DIRECTIVE >>
Take from the entries below the stretch from the line with "在人流手術前做B超檢查是為了確定孕囊是否在子宮腔內" through the line with "आ है जो उनके लुक और भी हॉट बना रहा है।", and return it exactly, leaving the pictures out.
Segment Start: DATASET
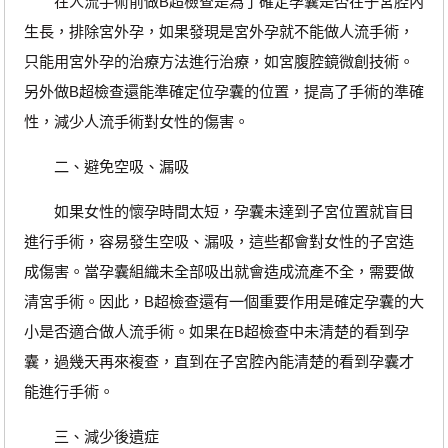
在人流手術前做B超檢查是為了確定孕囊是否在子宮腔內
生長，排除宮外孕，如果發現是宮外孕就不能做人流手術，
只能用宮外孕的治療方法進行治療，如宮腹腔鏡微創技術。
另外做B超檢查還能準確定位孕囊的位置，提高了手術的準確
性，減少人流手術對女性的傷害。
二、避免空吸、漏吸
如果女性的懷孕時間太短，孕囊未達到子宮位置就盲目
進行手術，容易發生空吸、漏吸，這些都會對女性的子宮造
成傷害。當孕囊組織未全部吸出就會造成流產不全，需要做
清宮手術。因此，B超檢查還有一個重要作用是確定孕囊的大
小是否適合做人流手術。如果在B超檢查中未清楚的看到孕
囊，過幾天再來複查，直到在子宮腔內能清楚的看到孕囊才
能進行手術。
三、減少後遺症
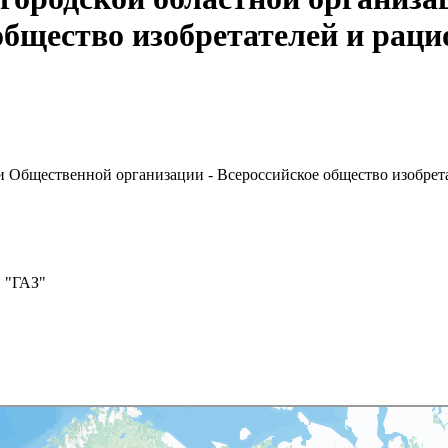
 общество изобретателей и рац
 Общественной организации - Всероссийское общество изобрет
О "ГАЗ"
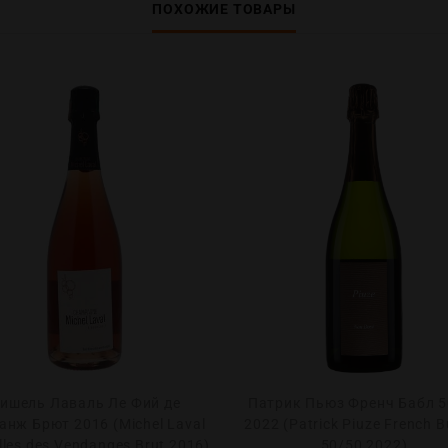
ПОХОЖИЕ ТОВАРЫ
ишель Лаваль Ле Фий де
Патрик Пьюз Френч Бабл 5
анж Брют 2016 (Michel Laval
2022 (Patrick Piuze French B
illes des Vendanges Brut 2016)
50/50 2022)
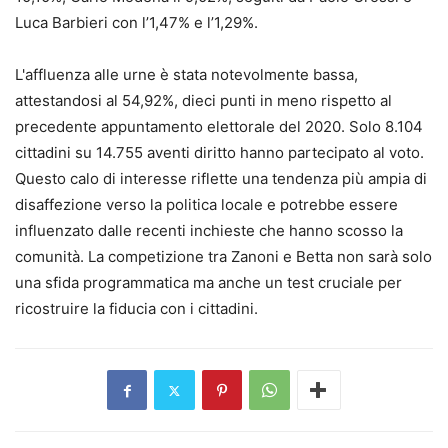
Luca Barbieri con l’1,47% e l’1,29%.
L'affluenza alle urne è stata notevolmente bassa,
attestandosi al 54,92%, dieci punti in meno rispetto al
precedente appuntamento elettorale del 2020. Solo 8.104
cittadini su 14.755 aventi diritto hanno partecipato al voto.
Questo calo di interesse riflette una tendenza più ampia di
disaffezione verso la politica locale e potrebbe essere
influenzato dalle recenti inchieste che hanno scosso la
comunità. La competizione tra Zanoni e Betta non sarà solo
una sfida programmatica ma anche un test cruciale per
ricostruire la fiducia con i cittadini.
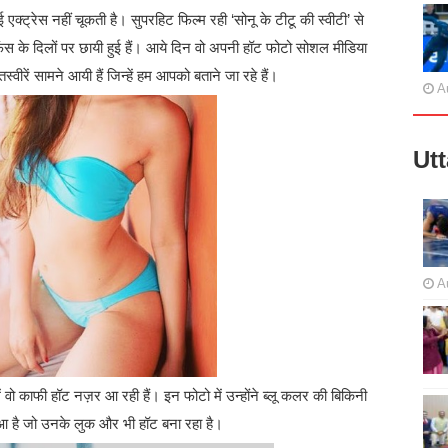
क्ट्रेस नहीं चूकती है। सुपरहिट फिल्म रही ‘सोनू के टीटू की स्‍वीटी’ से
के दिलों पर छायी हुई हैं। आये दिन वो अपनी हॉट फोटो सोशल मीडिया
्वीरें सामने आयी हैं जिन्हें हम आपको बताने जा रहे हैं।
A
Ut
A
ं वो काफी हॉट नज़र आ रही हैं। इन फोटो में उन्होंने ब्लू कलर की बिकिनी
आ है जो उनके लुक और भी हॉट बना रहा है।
Segment End: DATASET
Segment Start: DATASET
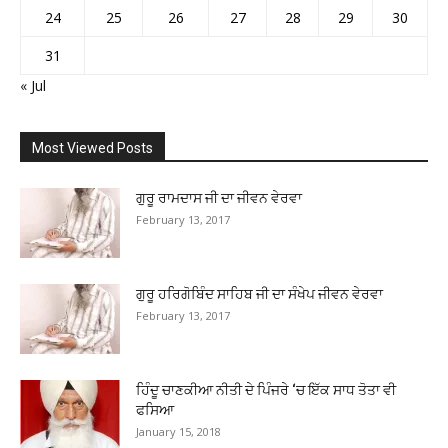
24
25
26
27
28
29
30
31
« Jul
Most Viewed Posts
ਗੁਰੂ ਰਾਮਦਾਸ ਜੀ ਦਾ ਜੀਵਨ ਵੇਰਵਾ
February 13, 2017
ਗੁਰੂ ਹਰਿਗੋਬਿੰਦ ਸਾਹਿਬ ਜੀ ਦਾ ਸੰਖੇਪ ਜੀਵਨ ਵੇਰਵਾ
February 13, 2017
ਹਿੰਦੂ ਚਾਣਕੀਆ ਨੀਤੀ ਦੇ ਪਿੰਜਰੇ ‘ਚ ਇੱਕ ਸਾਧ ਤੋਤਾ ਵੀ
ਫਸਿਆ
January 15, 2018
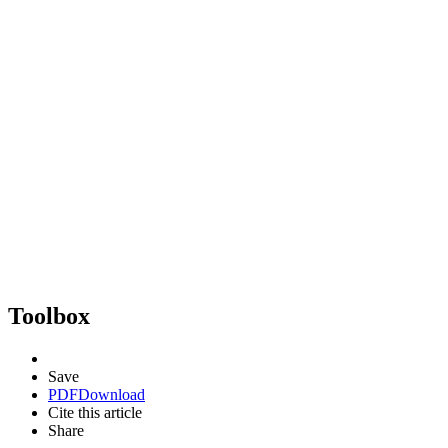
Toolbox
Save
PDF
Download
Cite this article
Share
Segment End: DATASET
RESULT FOR THIS EXERCISE >>
在人流手術前做B超檢查是為了確定孕囊是否在子宮腔內
生長，排除宮外孕，如果發現是宮外孕就不能做人流手術，
只能用宮外孕的治療方法進行治療，如宮腹腔鏡微創技術。
另外做B超檢查還能準確定位孕囊的位置，提高了手術的準確
性，減少人流手術對女性的傷害。
二、避免空吸、漏吸
如果女性的懷孕時間太短，孕囊未達到子宮位置就盲目
進行手術，容易發生空吸、漏吸，這些都會對女性的子宮造
成傷害。當孕囊組織未全部吸出就會造成流產不全，需要做
清宮手術。因此，B超檢查還有一個重要作用是確定孕囊的大
小是否適合做人流手術。如果在B超檢查中未清楚的看到孕
囊，過幾天再來複查，直到在子宮腔內能清楚的看到孕囊才
能進行手術。
三、減少後遺症
 общество изобретателей и рац
 Общественной организации - Всероссийское общество изобрет
О "ГАЗ"
ПОХОЖИЕ ТОВАРЫ
ишель Лаваль Ле Фий де
Патрик Пьюз Френч Бабл 5
анж Брют 2016 (Michel Laval
2022 (Patrick Piuze French B
illes des Vendanges Brut 2016)
50/50 2022)
Luca Barbieri con l’1,47% e l’1,29%.
L'affluenza alle urne è stata notevolmente bassa,
attestandosi al 54,92%, dieci punti in meno rispetto al
precedente appuntamento elettorale del 2020. Solo 8.104
cittadini su 14.755 aventi diritto hanno partecipato al voto.
Questo calo di interesse riflette una tendenza più ampia di
disaffezione verso la politica locale e potrebbe essere
influenzato dalle recenti inchieste che hanno scosso la
comunità. La competizione tra Zanoni e Betta non sarà solo
una sfida programmatica ma anche un test cruciale per
ricostruire la fiducia con i cittadini.
क्ट्रेस नहीं चूकती है। सुपरहिट फिल्म रही ‘सोनू के टीटू की स्‍वीटी’ से
के दिलों पर छायी हुई हैं। आये दिन वो अपनी हॉट फोटो सोशल मीडिया
्वीरें सामने आयी हैं जिन्हें हम आपको बताने जा रहे हैं।
A
Ut
A
ं वो काफी हॉट नज़र आ रही हैं। इन फोटो में उन्होंने ब्लू कलर की बिकिनी
आ है जो उनके लुक और भी हॉट बना रहा है।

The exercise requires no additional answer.